#### WHAT YOU SHOULD DO
Copy the text of the material below word for word, keeping each line as it stands and leaving out the pictures.
[GIVEN ENTRIES — start]
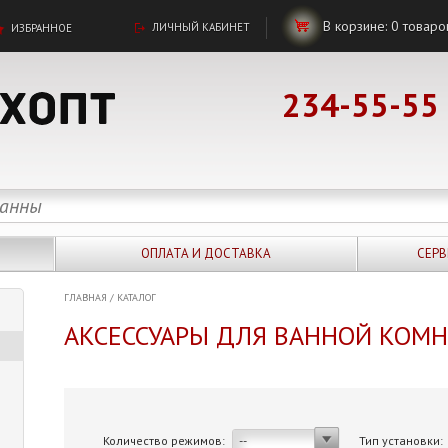
В корзине:
0
товаро
ЛИЧНЫЙ КАБИНЕТ
ИЗБРАННОЕ
234-55-55
ОПЛАТА И ДОСТАВКА
СЕРВ
ГЛАВНАЯ
/
КАТАЛОГ
АКСЕССУАРЫ ДЛЯ ВАННОЙ КОМ
Количество режимов:
Тип установки:
--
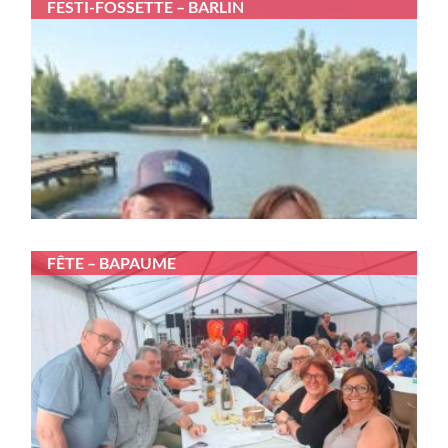
FESTI-FOSSETTE – BARLIN
FÊTE – BAPAUME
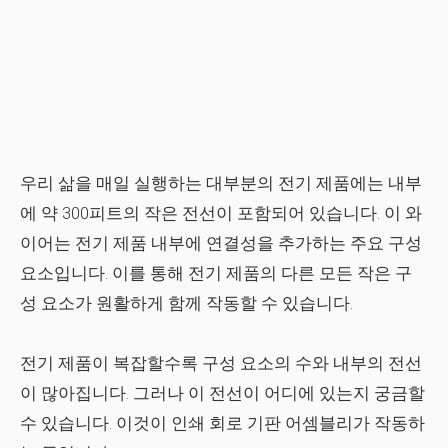
우리 삶을 매일 실행하는 대부분의 전기 제품에는 내부
에 약 300피트의 작은 전선이 포함되어 있습니다. 이 와
이어는 전기 제품 내부에 연결성을 추가하는 주요 구성
요소입니다. 이를 통해 전기 제품의 다른 모든 작은 구
성 요소가 원활하게 함께 작동할 수 있습니다.
전기 제품이 복잡할수록 구성 요소의 수와 내부의 전선
이 많아집니다. 그러나 이 전선이 어디에 있는지 궁금할
수 있습니다. 이것이 인쇄 회로 기판 어셈블리가 작동하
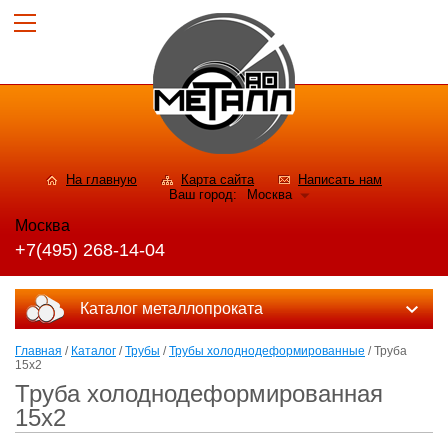
На главную
Карта сайта
Написать нам
Ваш город:
Москва
Москва
+7(495) 268-14-04
Каталог металлопроката
Главная
/
Каталог
/
Трубы
/
Трубы холоднодеформированные
/ Труба
15х2
Труба холоднодеформированная
15х2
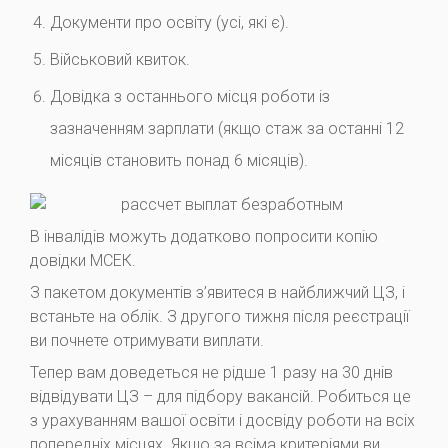
Документи про освіту (усі, які є).
Військовий квиток.
Довідка з останнього місця роботи із
зазначенням зарплати (якщо стаж за останні 12
місяців становить понад 6 місяців).
В інвалідів можуть додатково попросити копію
довідки МСЕК.
З пакетом документів з’явитеся в найближчий ЦЗ, і
встаньте на облік. З другого тижня після реєстрації
ви почнете отримувати виплати.
Тепер вам доведеться не рідше 1 разу на 30 днів
відвідувати ЦЗ – для підбору вакансій. Робиться це
з урахуванням вашої освіти і досвіду роботи на всіх
попередніх місцях. Якщо за всіма критеріями ви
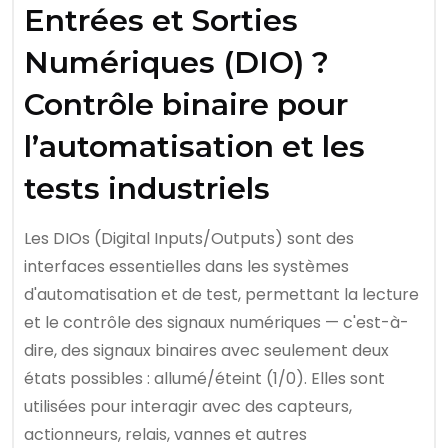
Entrées et Sorties
Numériques (DIO) ?
Contrôle binaire pour
l’automatisation et les
tests industriels
Les DIOs (Digital Inputs/Outputs) sont des
interfaces essentielles dans les systèmes
d'automatisation et de test, permettant la lecture
et le contrôle des signaux numériques — c'est-à-
dire, des signaux binaires avec seulement deux
états possibles : allumé/éteint (1/0). Elles sont
utilisées pour interagir avec des capteurs,
actionneurs, relais, vannes et autres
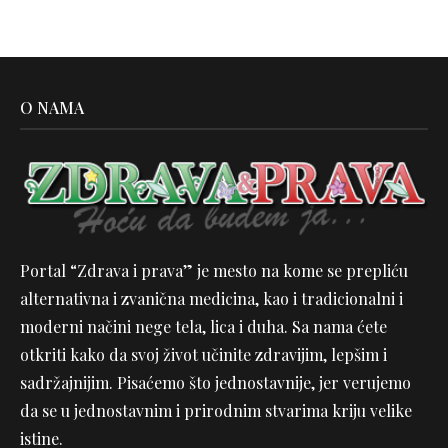
O NAMA
Portal “Zdrava i prava” je mesto na kome se prepliću
alternativna i zvanična medicina, kao i tradicionalni i
moderni načini nege tela, lica i duha. Sa nama ćete
otkriti kako da svoj život učinite zdravijim, lepšim i
sadržajnijim. Pisaćemo što jednostavnije, jer verujemo
da se u jednostavnim i prirodnim stvarima kriju velike
istine.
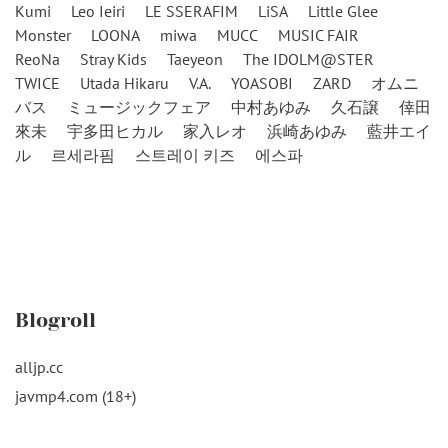
Kumi
Leo Ieiri
LE SSERAFIM
LiSA
Little Glee
Monster
LOONA
miwa
MUCC
MUSIC FAIR
ReoNa
Stray Kids
Taeyeon
The IDOLM@STER
TWICE
Utada Hikaru
V.A.
YOASOBI
ZARD
オムニ
バス
ミュージックフェア
中村あゆみ
久石譲
倖田
來未
宇多田ヒカル
家入レオ
浜崎あゆみ
藍井エイ
ル
르세라핌
스트레이 키즈
에스파
Blogroll
alljp.cc
javmp4.com (18+)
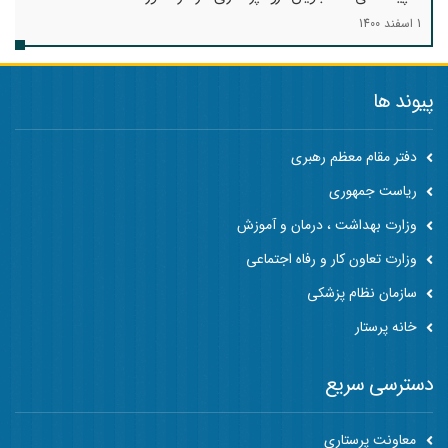
1 اسفند 1400
پیوند ها
دفتر مقام معظم رهبری
ریاست جمهوری
وزارت بهداشت ، درمان و آموزش
وزارت تعاون کار و رفاه اجتماعی
سازمان نظام پزشکی
خانه پرستار
دسترسی سریع
معاونت پرستاری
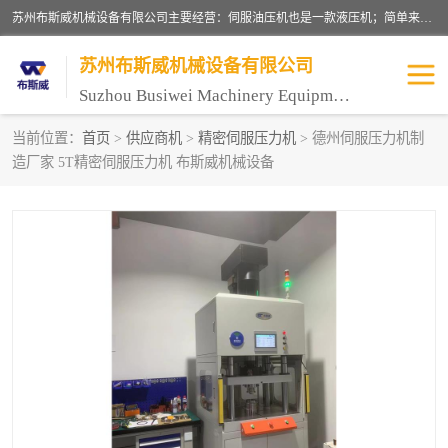
苏州布斯威机械设备有限公司主要经营：伺服油压机也是一款液压机；简单来说，传统的油压机，选用的是普通电机，普通电机容易发热，容易烧坏。伺服油压机采用先进的伺服电机，一般选用汇川 、日本大金、台达等品牌。伺服电机配套伺服泵还有伺服驱动器等部件，这样机器的电机过热，能耗的控制、机器工作的噪音都得到了完美的解决。
苏州布斯威机械设备有限公司
Suzhou Busiwei Machinery Equipment Co., Ltd.
当前位置：
首页
>
供应商机
>
精密伺服压力机
> 德州伺服压力机制
造厂家 5T精密伺服压力机 布斯威机械设备
单柱油压机-C型油压机
四柱油压机
数控油压机-伺服油压机
伺服压力机-电子压力机
气压机-气动压床
精密伺服压力机
伺服压力机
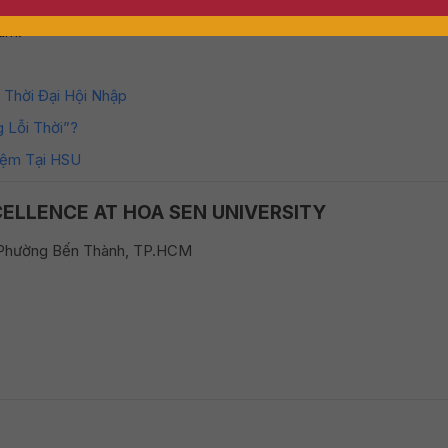
hân lực chất lượng cao, và DMU – HSU Vietnam là nơi những giá 
am.
Đăng ký nhận Voucher
Thời Đại Hội Nhập
 Lỗi Thời”?
iệm Tại HSU
CELLENCE AT HOA SEN UNIVERSITY
 Phường Bến Thành, TP.HCM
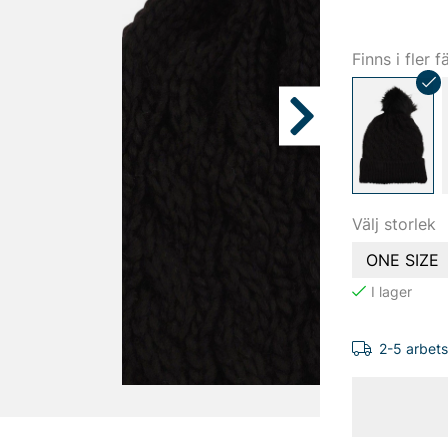
Finns i fler f
Välj storlek
ONE SIZE
2-5 arbet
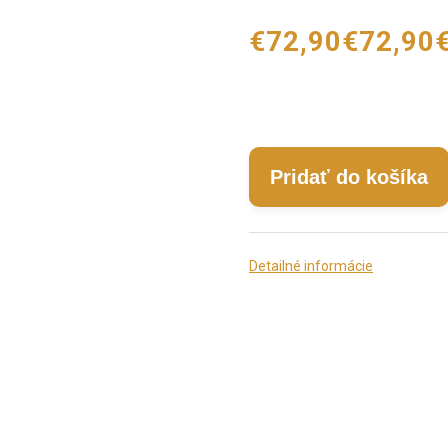
€72,90
€72,90
Pridať do košíka
Detailné informácie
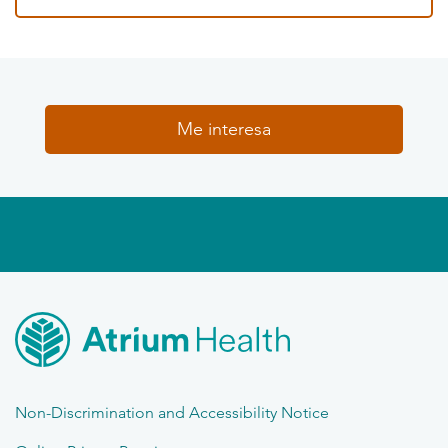
Me interesa
Non-Discrimination and Accessibility Notice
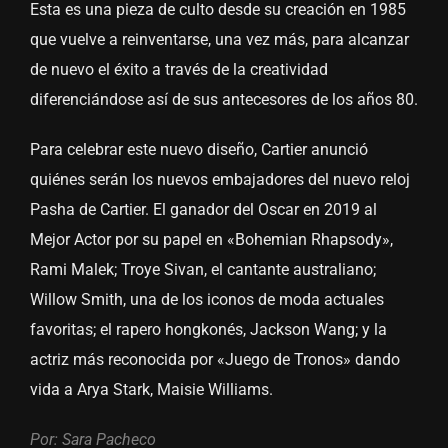
Esta es una pieza de culto desde su creación en 1985
que vuelve a reinventarse, una vez más, para alcanzar
de nuevo el éxito a través de la creatividad
diferenciándose así de sus antecesores de los años 80.
Para celebrar este nuevo diseño, Cartier anunció
quiénes serán los nuevos embajadores del nuevo reloj
Pasha de Cartier. El ganador del Oscar en 2019 al
Mejor Actor por su papel en «Bohemian Rhapsody»,
Rami Malek; Troye Sivan, el cantante australiano;
Willow Smith, una de los iconos de moda actuales
favoritas; el rapero hongkonés, Jackson Wang; y la
actriz más reconocida por «Juego de Tronos» dando
vida a Arya Stark, Maisie Williams.
Por: Sara Pacheco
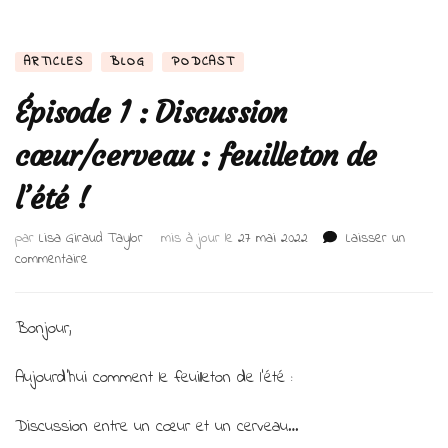
ARTICLES
BLOG
PODCAST
Épisode 1 : Discussion
cœur/cerveau : feuilleton de
l’été !
par
Lisa Giraud Taylor
mis à jour le
27 mai 2022
Laisser un
sur
commentaire
Épisode
1
:
Bonjour,
Discussion
cœur/cerveau
Aujourd’hui comment le feuilleton de l’été :
:
feuilleton
Discussion entre un cœur et un cerveau…
de
l’été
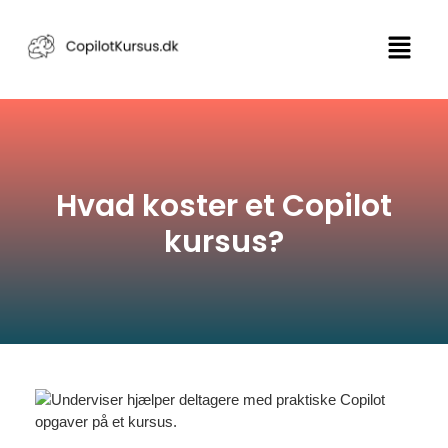
Hvad koster et Copilot
kursus?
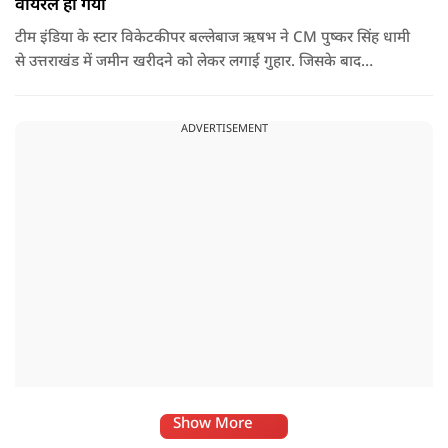
वायरल हो गया
टीम इंडिया के स्टार विकेटकीपर बल्लेबाज ऋषभ ने CM पुष्कर सिंह धामी
से उत्तराखंड में जमीन खरीदने को लेकर लगाई गुहार. जिसके बाद
मुख्यमंत्री ने ऐसा जवाब दिया की जो वायरल हो गया.
ADVERTISEMENT
Show More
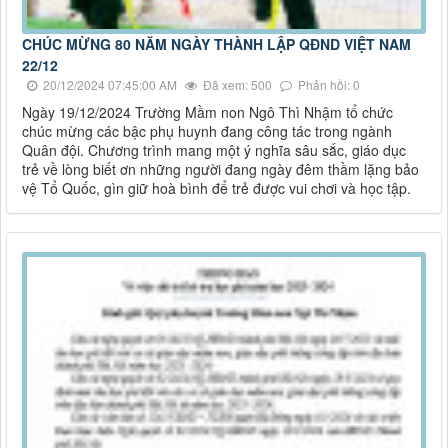
CHÚC MỪNG 80 NĂM NGÀY THÀNH LẬP QĐND VIỆT NAM
22/12
20/12/2024 07:45:00 AM
Đã xem: 500
Phản hồi: 0
Ngày 19/12/2024 Trường Mầm non Ngô Thì Nhậm tổ chức
chúc mừng các bậc phụ huynh đang công tác trong ngành
Quân đội. Chương trình mang một ý nghĩa sâu sắc, giáo dục
trẻ về lòng biết ơn những người đang ngày đêm thầm lặng bảo
vệ Tổ Quốc, gìn giữ hoà bình để trẻ được vui chơi và học tập.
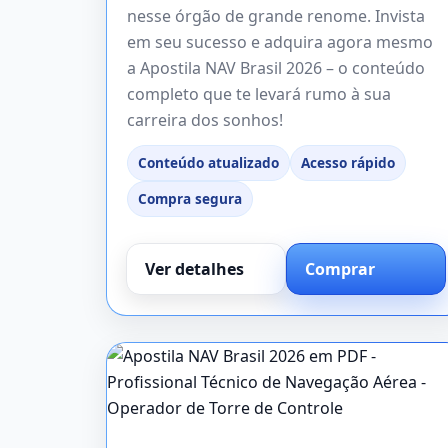
nesse órgão de grande renome. Invista
em seu sucesso e adquira agora mesmo
a Apostila NAV Brasil 2026 – o conteúdo
completo que te levará rumo à sua
carreira dos sonhos!
Conteúdo atualizado
Acesso rápido
Compra segura
Ver detalhes
Comprar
[GIVEN ENTRIES — finish]
#### SOLUTION TO THIS TASK
В корзине:
0
товаро
ЛИЧНЫЙ КАБИНЕТ
ИЗБРАННОЕ
234-55-55
ОПЛАТА И ДОСТАВКА
СЕРВ
ГЛАВНАЯ
/
КАТАЛОГ
АКСЕССУАРЫ ДЛЯ ВАННОЙ КОМ
Количество режимов:
Тип установки:
--
FESTI-FOSSETTE – BARLIN
FÊTE – BAPAUME
우리 삶을 매일 실행하는 대부분의 전기 제품에는 내부
에 약 300피트의 작은 전선이 포함되어 있습니다. 이 와
이어는 전기 제품 내부에 연결성을 추가하는 주요 구성
요소입니다. 이를 통해 전기 제품의 다른 모든 작은 구
성 요소가 원활하게 함께 작동할 수 있습니다.
전기 제품이 복잡할수록 구성 요소의 수와 내부의 전선
이 많아집니다. 그러나 이 전선이 어디에 있는지 궁금할
수 있습니다. 이것이 인쇄 회로 기판 어셈블리가 작동하
На главную
Карта сайта
Написать нам
Ваш город:
Москва
Москва
+7(495) 268-14-04
Каталог металлопроката
Главная
/
Каталог
/
Трубы
/
Трубы холоднодеформированные
/ Труба
15х2
Труба холоднодеформированная
15х2
Документи про освіту (усі, які є).
Військовий квиток.
Довідка з останнього місця роботи із
зазначенням зарплати (якщо стаж за останні 12
місяців становить понад 6 місяців).
В інвалідів можуть додатково попросити копію
довідки МСЕК.
З пакетом документів з’явитеся в найближчий ЦЗ, і
встаньте на облік. З другого тижня після реєстрації
ви почнете отримувати виплати.
Тепер вам доведеться не рідше 1 разу на 30 днів
відвідувати ЦЗ – для підбору вакансій. Робиться це
з урахуванням вашої освіти і досвіду роботи на всіх
попередніх місцях. Якщо за всіма критеріями ви
Entrées et Sorties
Numériques (DIO) ?
Contrôle binaire pour
l’automatisation et les
tests industriels
Les DIOs (Digital Inputs/Outputs) sont des
interfaces essentielles dans les systèmes
d'automatisation et de test, permettant la lecture
et le contrôle des signaux numériques — c'est-à-
dire, des signaux binaires avec seulement deux
états possibles : allumé/éteint (1/0). Elles sont
utilisées pour interagir avec des capteurs,
actionneurs, relais, vannes et autres
O NAMA
Portal “Zdrava i prava” je mesto na kome se prepliću
alternativna i zvanična medicina, kao i tradicionalni i
moderni načini nege tela, lica i duha. Sa nama ćete
otkriti kako da svoj život učinite zdravijim, lepšim i
sadržajnijim. Pisaćemo što jednostavnije, jer verujemo
da se u jednostavnim i prirodnim stvarima kriju velike
istine.
Kumi
Leo Ieiri
LE SSERAFIM
LiSA
Little Glee
Monster
LOONA
miwa
MUCC
MUSIC FAIR
ReoNa
Stray Kids
Taeyeon
The IDOLM@STER
TWICE
Utada Hikaru
V.A.
YOASOBI
ZARD
オムニ
バス
ミュージックフェア
中村あゆみ
久石譲
倖田
來未
宇多田ヒカル
家入レオ
浜崎あゆみ
藍井エイ
ル
르세라핌
스트레이 키즈
에스파
Blogroll
alljp.cc
javmp4.com (18+)
1 اسفند 1400
پیوند ها
دفتر مقام معظم رهبری
ریاست جمهوری
وزارت بهداشت ، درمان و آموزش
وزارت تعاون کار و رفاه اجتماعی
سازمان نظام پزشکی
خانه پرستار
دسترسی سریع
معاونت پرستاری
苏州布斯威机械设备有限公司主要经营：伺服油压机也是一款液压机；简单来说，传统的油压机，选用的是普通电机，普通电机容易发热，容易烧坏。伺服油压机采用先进的伺服电机，一般选用汇川 、日本大金、台达等品牌。伺服电机配套伺服泵还有伺服驱动器等部件，这样机器的电机过热，能耗的控制、机器工作的噪音都得到了完美的解决。
苏州布斯威机械设备有限公司
Suzhou Busiwei Machinery Equipment Co., Ltd.
当前位置：
首页
>
供应商机
>
精密伺服压力机
> 德州伺服压力机制
造厂家 5T精密伺服压力机 布斯威机械设备
单柱油压机-C型油压机
四柱油压机
数控油压机-伺服油压机
伺服压力机-电子压力机
气压机-气动压床
精密伺服压力机
伺服压力机
hân lực chất lượng cao, và DMU – HSU Vietnam là nơi những giá 
am.
Đăng ký nhận Voucher
Thời Đại Hội Nhập
 Lỗi Thời”?
iệm Tại HSU
CELLENCE AT HOA SEN UNIVERSITY
 Phường Bến Thành, TP.HCM
Finns i fler f
Välj storlek
ONE SIZE
2-5 arbet
€72,90
€72,90
Pridať do košíka
Detailné informácie
Me interesa
Non-Discrimination and Accessibility Notice
Esta es una pieza de culto desde su creación en 1985
que vuelve a reinventarse, una vez más, para alcanzar
de nuevo el éxito a través de la creatividad
diferenciándose así de sus antecesores de los años 80.
Para celebrar este nuevo diseño, Cartier anunció
quiénes serán los nuevos embajadores del nuevo reloj
Pasha de Cartier. El ganador del Oscar en 2019 al
Mejor Actor por su papel en «Bohemian Rhapsody»,
Rami Malek; Troye Sivan, el cantante australiano;
Willow Smith, una de los iconos de moda actuales
favoritas; el rapero hongkonés, Jackson Wang; y la
actriz más reconocida por «Juego de Tronos» dando
vida a Arya Stark, Maisie Williams.
Por: Sara Pacheco
ARTICLES
BLOG
PODCAST
Épisode 1 : Discussion
cœur/cerveau : feuilleton de
l’été !
par
Lisa Giraud Taylor
mis à jour le
27 mai 2022
Laisser un
sur
commentaire
Épisode
1
:
Bonjour,
Discussion
cœur/cerveau
Aujourd’hui comment le feuilleton de l’été :
:
feuilleton
Discussion entre un cœur et un cerveau…
de
l’été
Hvad koster et Copilot
kursus?
वायरल हो गया
टीम इंडिया के स्टार विकेटकीपर बल्लेबाज ऋषभ ने CM पुष्कर सिंह धामी
से उत्तराखंड में जमीन खरीदने को लेकर लगाई गुहार. जिसके बाद
मुख्यमंत्री ने ऐसा जवाब दिया की जो वायरल हो गया.
ADVERTISEMENT
Show More
CHÚC MỪNG 80 NĂM NGÀY THÀNH LẬP QĐND VIỆT NAM
22/12
20/12/2024 07:45:00 AM
Đã xem: 500
Phản hồi: 0
Ngày 19/12/2024 Trường Mầm non Ngô Thì Nhậm tổ chức
chúc mừng các bậc phụ huynh đang công tác trong ngành
Quân đội. Chương trình mang một ý nghĩa sâu sắc, giáo dục
trẻ về lòng biết ơn những người đang ngày đêm thầm lặng bảo
vệ Tổ Quốc, gìn giữ hoà bình để trẻ được vui chơi và học tập.
nesse órgão de grande renome. Invista
em seu sucesso e adquira agora mesmo
a Apostila NAV Brasil 2026 – o conteúdo
completo que te levará rumo à sua
carreira dos sonhos!
Conteúdo atualizado
Acesso rápido
Compra segura
Ver detalhes
Comprar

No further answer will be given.